→ Aplica lo leído
1 – Copia del texto sobre Rasputín el fragmento comprendido entre "Del libertino al" y "primera profecía autocumplida.", ambos incluidos.
2 – Indica si cada afirmación concuerda con el texto sobre Rasputín, respondiendo sí o no y citando literalmente las palabras del texto que lo deciden. (a) El apodo "Rasputín" significa "libertino" en ruso antiguo. (b) Se autoproclamó strannik a los 25 años. (c) Contaba con una amplia educación formal.

**** Texto para leer ****

Del libertino al "santo" errante
Su infancia transcurrió entre delitos menores y penitencias improvisadas. El apodo "Rasputín", que significa "libertino" en ruso antiguo y presagia "lo vas a lamentar" en el lenguaje de la historia, fue su primera profecía autocumplida.
A los 18 años, tras una supuesta conversión religiosa —más cercana a una epifanía post-resaca que a un llamado divino—, se autoproclamó strannik (peregrino errante), versión primitiva de un influencer espiritual. Su especialidad: vagar por monasterios, pronunciar frases crípticas y desprenderun aroma inconfundible. Pronto evolucionó a starets, un guía espiritual con supuestas capacidades para calmar, curar y enloquecer. Lo que le faltaba en educación formal lo compensaba con una mirada que los testigos describían como "un cruce entre Charles Manson y Buda en anfetaminas".

**** Sección de datos ****

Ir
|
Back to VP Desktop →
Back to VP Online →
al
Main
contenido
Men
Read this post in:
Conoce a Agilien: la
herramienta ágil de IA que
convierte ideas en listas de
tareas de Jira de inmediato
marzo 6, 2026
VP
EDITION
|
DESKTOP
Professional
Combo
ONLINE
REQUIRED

****
**** Sección de datos ****

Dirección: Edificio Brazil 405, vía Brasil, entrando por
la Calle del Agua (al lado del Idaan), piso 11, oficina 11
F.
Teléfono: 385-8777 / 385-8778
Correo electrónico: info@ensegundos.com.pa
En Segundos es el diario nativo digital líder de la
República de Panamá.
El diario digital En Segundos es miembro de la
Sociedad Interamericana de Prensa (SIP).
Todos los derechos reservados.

****

→ Resultados del ejercicio
1 –
Del libertino al "santo" errante
Su infancia transcurrió entre delitos menores y penitencias improvisadas. El apodo "Rasputín", que significa "libertino" en ruso antiguo y presagia "lo vas a lamentar" en el lenguaje de la historia, fue su primera profecía autocumplida.

2 –
(a) Sí: «que significa "libertino" en ruso antiguo».
(b) No: «A los 18 años, tras una supuesta conversión religiosa».
(c) No: «Lo que le faltaba en educación formal lo compensaba con una mirada».